Mozart’s D minor Concerto, Brahms and Bridge ‘cello and piano works for concerts with Alexander Somov, and lots of new solo repertoire. I’m composing pieces for the De Villiers Ensemble, NOW ensemble, a ‘cello sonata for Charles Watt, and I’ve just been commissioned a big set of variations for solo piano.
Where would you like to be in 10 years’ time?
Exactly where I am now, but with greater support to fulfil ideas and projects.
What is your idea of perfect happiness?
Achieving something you are trying to do and then doing whatever you want afterwards.
What is your most treasured possession?
My wedding ring, my own tankard in the Lord Nelson in Southwold, and a cricket bat signed by Andrew Flintoff.

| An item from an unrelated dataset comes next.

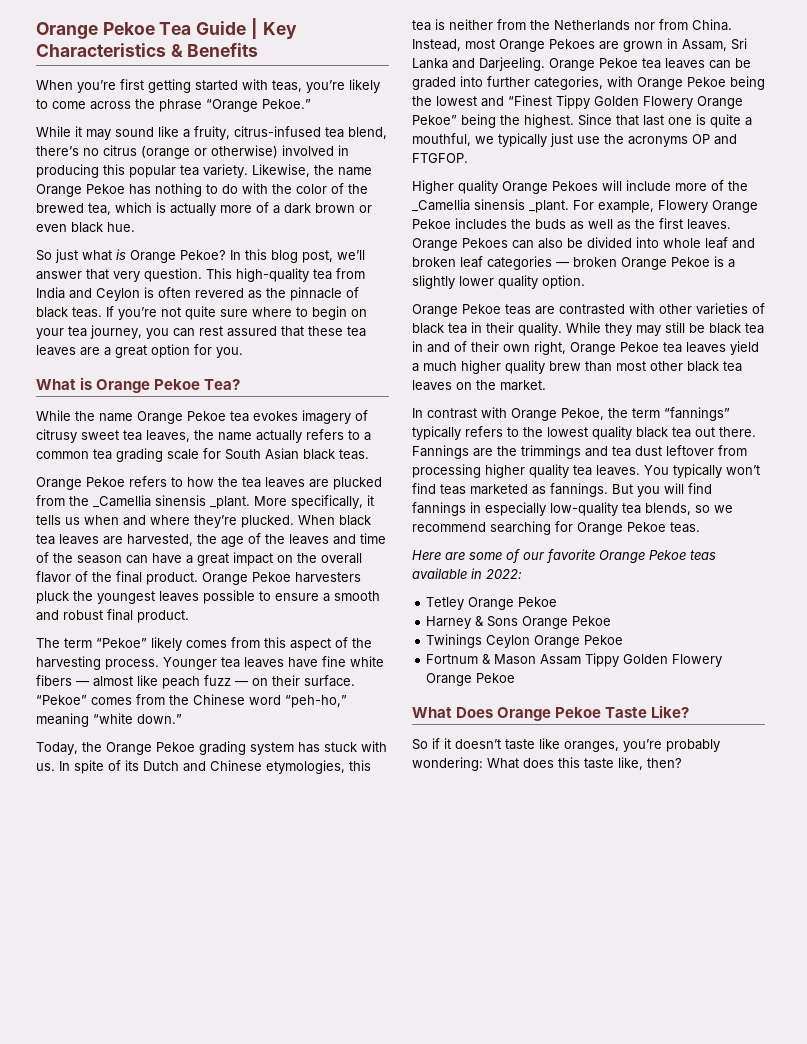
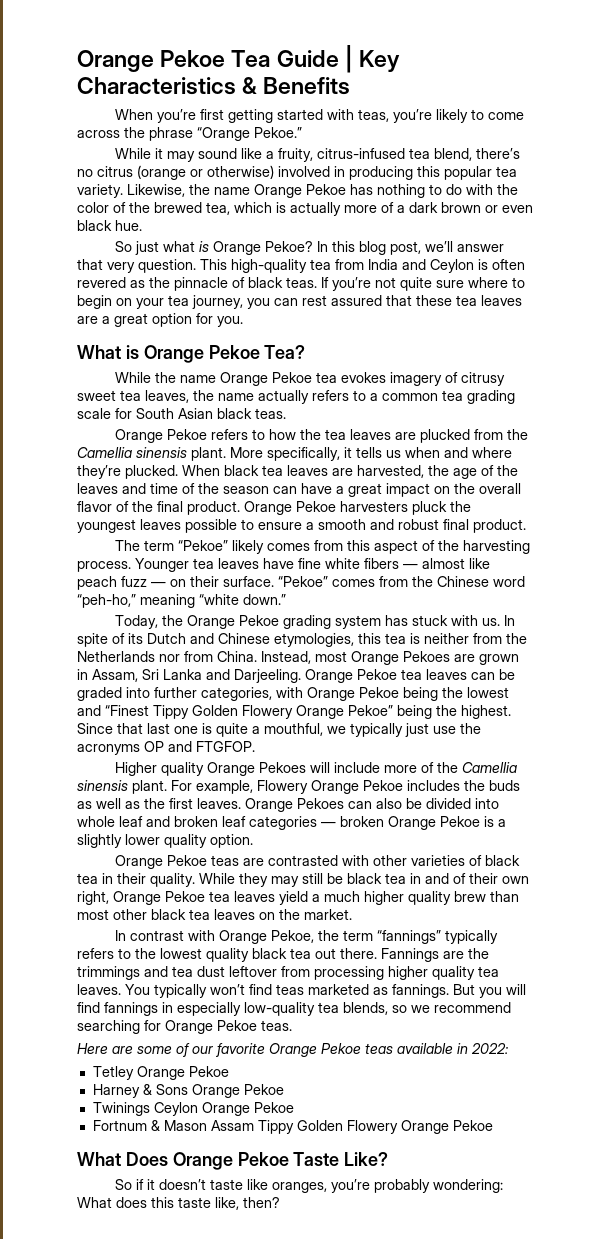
[93,495,250,509] _Camellia sinensis _plant. -> [77,447,226,461] Camellia sinensis plant.
[412,199,569,213] _Camellia sinensis _plant. -> [461,762,517,773] [77,780,167,794] Camellia sinensis plant.

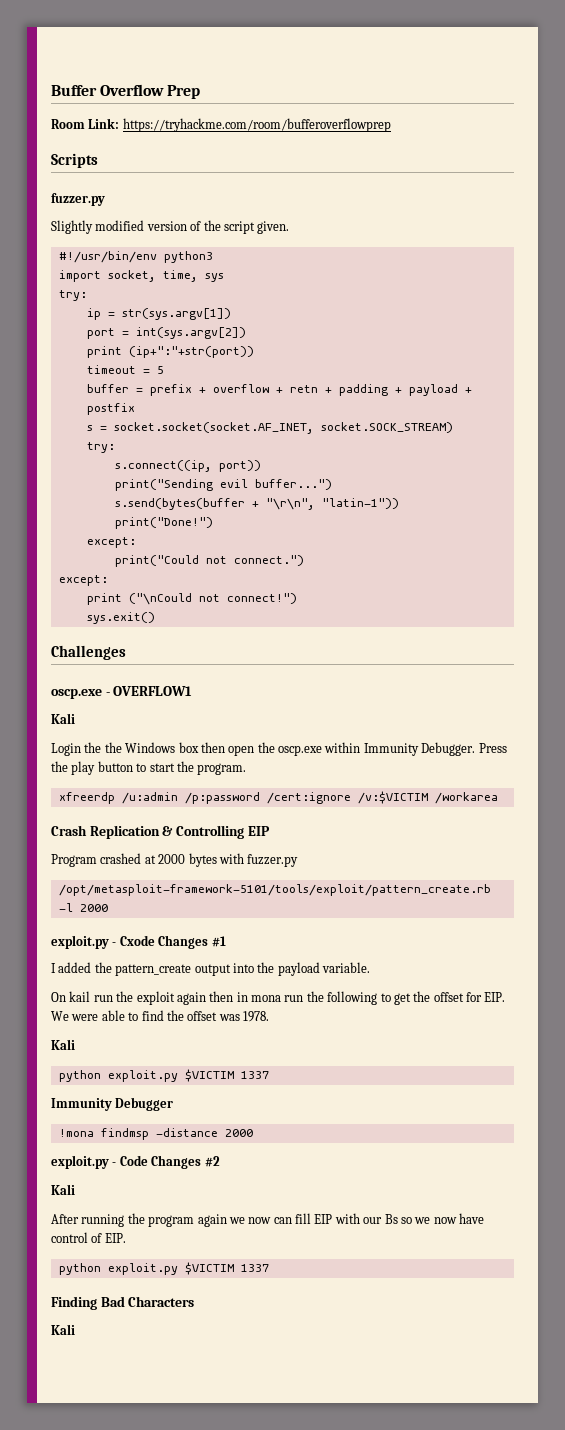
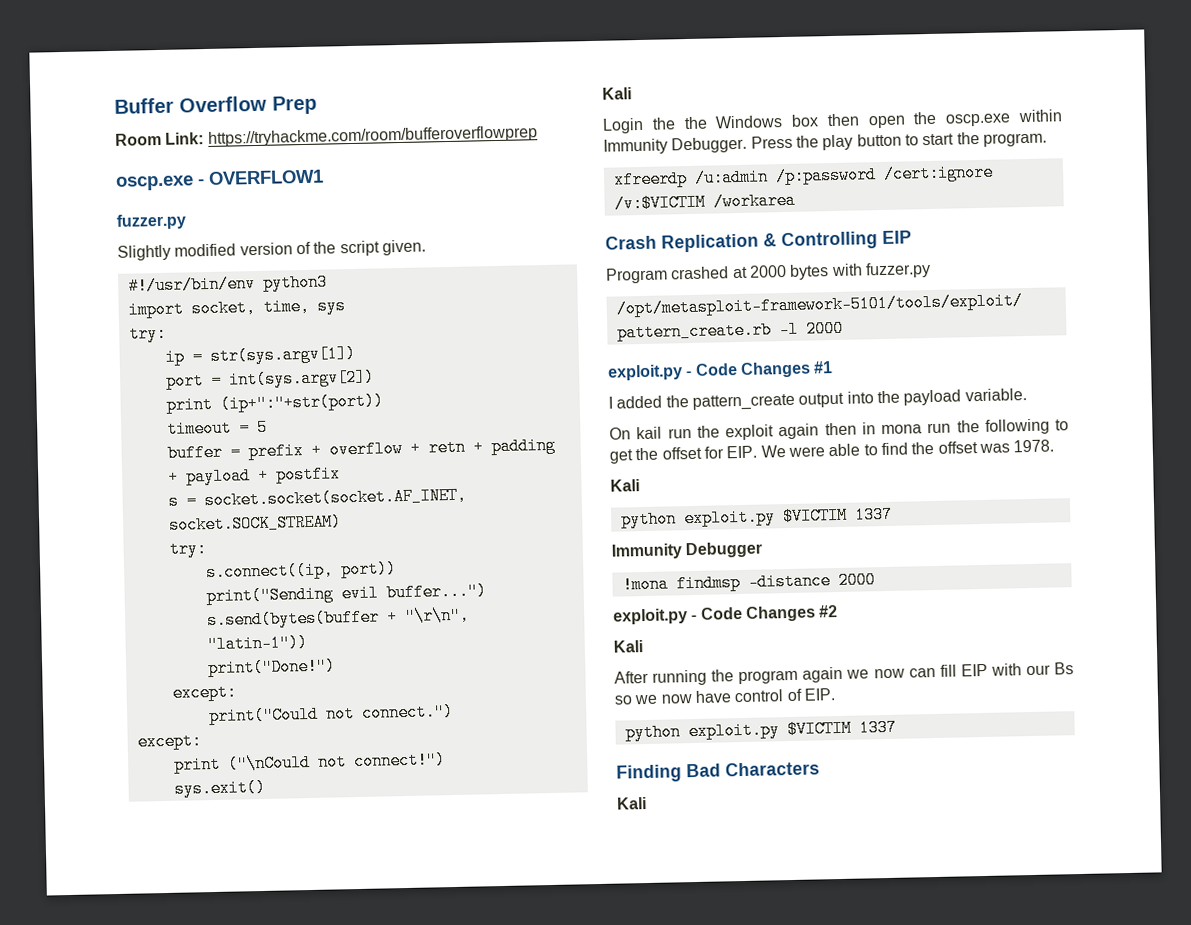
[51,153,98,168] Scripts -> [115,169,324,191] oscp.exe - OVERFLOW1
[51,645,126,660] [51,686,193,699] // Challenges // oscp.exe - OVERFLOW1 -> (266, 788) none
[119,935,155,946] Cxode -> [694,363,738,376] Code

What do you enjoy doing most?
Lots of things, with music at the centre of every day.
What is your present state of mind?
Thriving under pressure.
Nathan Williamson’s debut solo CD, funded by a private sponsor, of late works by Schubert and Brahms is launched on 7 March 2013. For further details please visit Nathan’s website
Nathan Williamson has regular commissions for new work from artists and ensembles from around the world and performs as solo piano recitalist and chamber musician with a wide range of vocalists and instrumentalists at home and abroad.
Current commissions include a major Sonata for cellist Charles Watt, a work for the De Villiers Ensemble (Piano Quintet) for their UK tour in autumn 2013, and a work for the acclaimed NOW ensemble of New York for performance in 2013-14 season.
Nathan studied at the Guildhall School of Music and Drama with Joan Havill and Malcolm Singer, and at Yale University with Ezra Laderman and Martin Bresnick. He also worked closely with John Adams, David Lang, Aaron Jay Kernis, Joan Tower, and Joan Panetti, under whose direction he served as a teaching fellow at Yale upon graduating. He now teaches harmony, ear-training and music history at the Yehudi Menuhin School.